• **Work instruction**
Quote the whole listing word for word. Do not include the pictures.

[Records for the task]

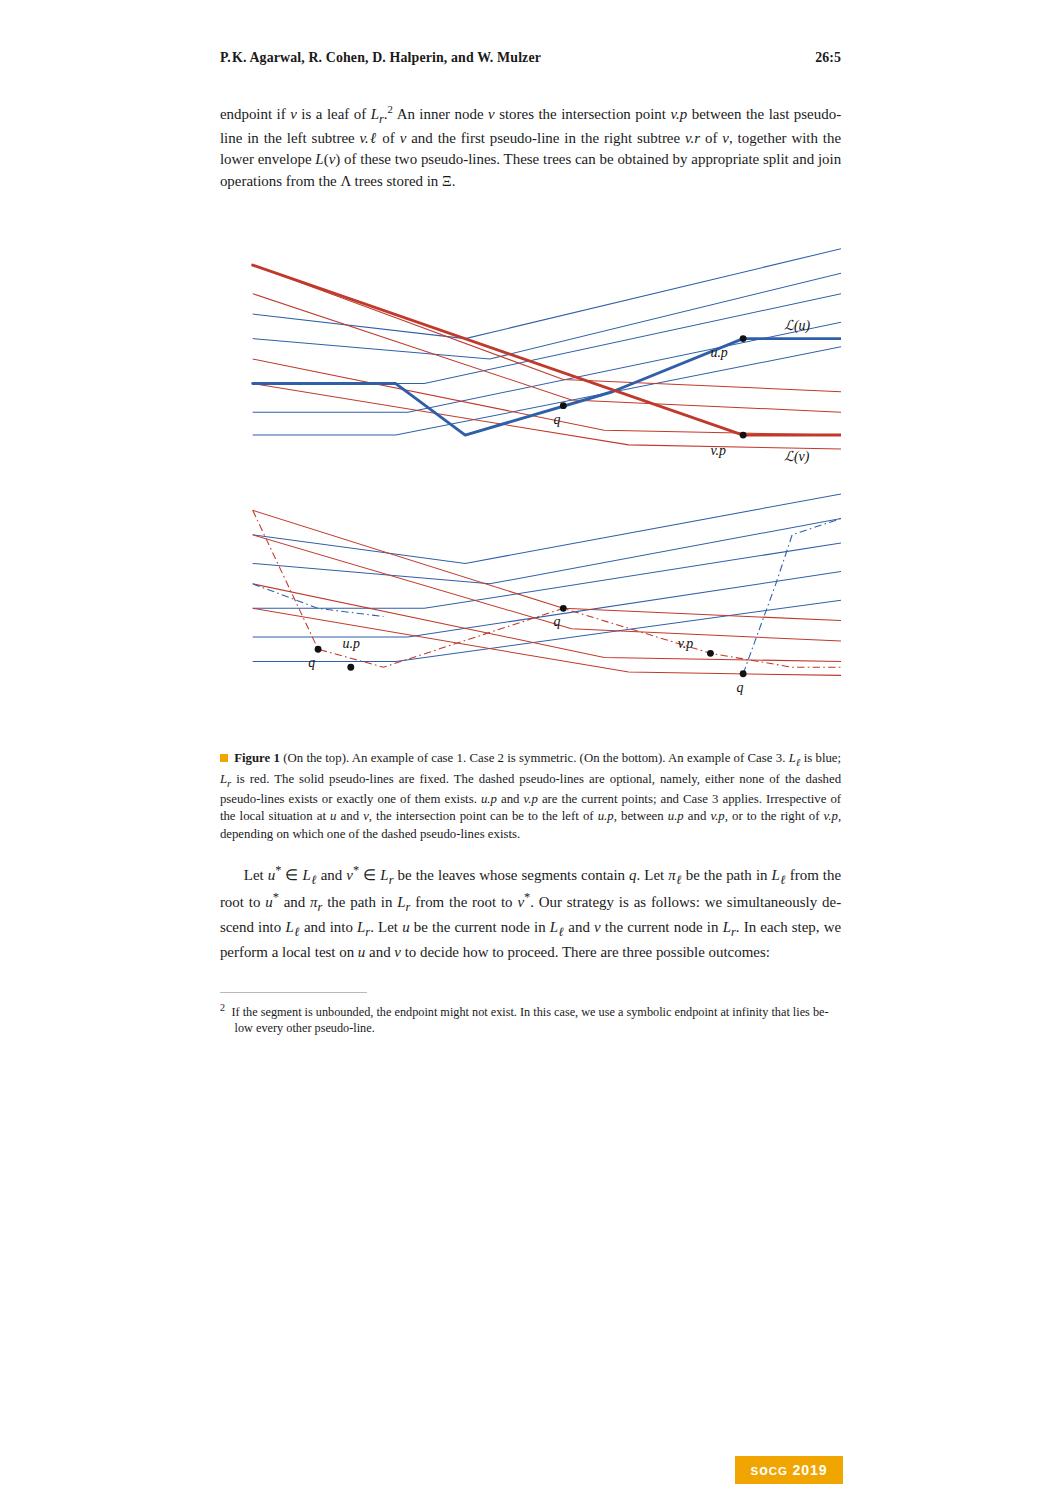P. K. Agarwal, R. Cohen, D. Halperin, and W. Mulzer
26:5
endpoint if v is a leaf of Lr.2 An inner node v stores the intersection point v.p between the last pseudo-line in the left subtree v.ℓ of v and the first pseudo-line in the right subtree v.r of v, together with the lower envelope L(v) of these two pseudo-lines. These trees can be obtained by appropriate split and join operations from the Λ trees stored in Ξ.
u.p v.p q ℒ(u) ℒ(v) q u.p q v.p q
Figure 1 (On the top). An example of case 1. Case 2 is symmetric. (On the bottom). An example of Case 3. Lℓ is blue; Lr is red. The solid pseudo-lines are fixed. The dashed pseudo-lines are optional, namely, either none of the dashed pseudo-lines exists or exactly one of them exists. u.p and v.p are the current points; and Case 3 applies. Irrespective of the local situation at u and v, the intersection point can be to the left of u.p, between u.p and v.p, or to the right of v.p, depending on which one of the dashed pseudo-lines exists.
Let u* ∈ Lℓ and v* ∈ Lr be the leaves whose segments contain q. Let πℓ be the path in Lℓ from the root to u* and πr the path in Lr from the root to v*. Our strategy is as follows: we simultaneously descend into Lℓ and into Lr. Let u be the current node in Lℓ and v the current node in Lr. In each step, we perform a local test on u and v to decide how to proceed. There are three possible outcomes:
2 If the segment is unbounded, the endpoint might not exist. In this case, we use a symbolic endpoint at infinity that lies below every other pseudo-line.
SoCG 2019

[/Records for the task]

• **Exercise result**
P. K. Agarwal, R. Cohen, D. Halperin, and W. Mulzer
26:5
endpoint if v is a leaf of Lr.2 An inner node v stores the intersection point v.p between the last pseudo-line in the left subtree v.ℓ of v and the first pseudo-line in the right subtree v.r of v, together with the lower envelope L(v) of these two pseudo-lines. These trees can be obtained by appropriate split and join operations from the Λ trees stored in Ξ.
u.p v.p q ℒ(u) ℒ(v) q u.p q v.p q
Figure 1 (On the top). An example of case 1. Case 2 is symmetric. (On the bottom). An example of Case 3. Lℓ is blue; Lr is red. The solid pseudo-lines are fixed. The dashed pseudo-lines are optional, namely, either none of the dashed pseudo-lines exists or exactly one of them exists. u.p and v.p are the current points; and Case 3 applies. Irrespective of the local situation at u and v, the intersection point can be to the left of u.p, between u.p and v.p, or to the right of v.p, depending on which one of the dashed pseudo-lines exists.
Let u* ∈ Lℓ and v* ∈ Lr be the leaves whose segments contain q. Let πℓ be the path in Lℓ from the root to u* and πr the path in Lr from the root to v*. Our strategy is as follows: we simultaneously descend into Lℓ and into Lr. Let u be the current node in Lℓ and v the current node in Lr. In each step, we perform a local test on u and v to decide how to proceed. There are three possible outcomes:
2 If the segment is unbounded, the endpoint might not exist. In this case, we use a symbolic endpoint at infinity that lies below every other pseudo-line.
SoCG 2019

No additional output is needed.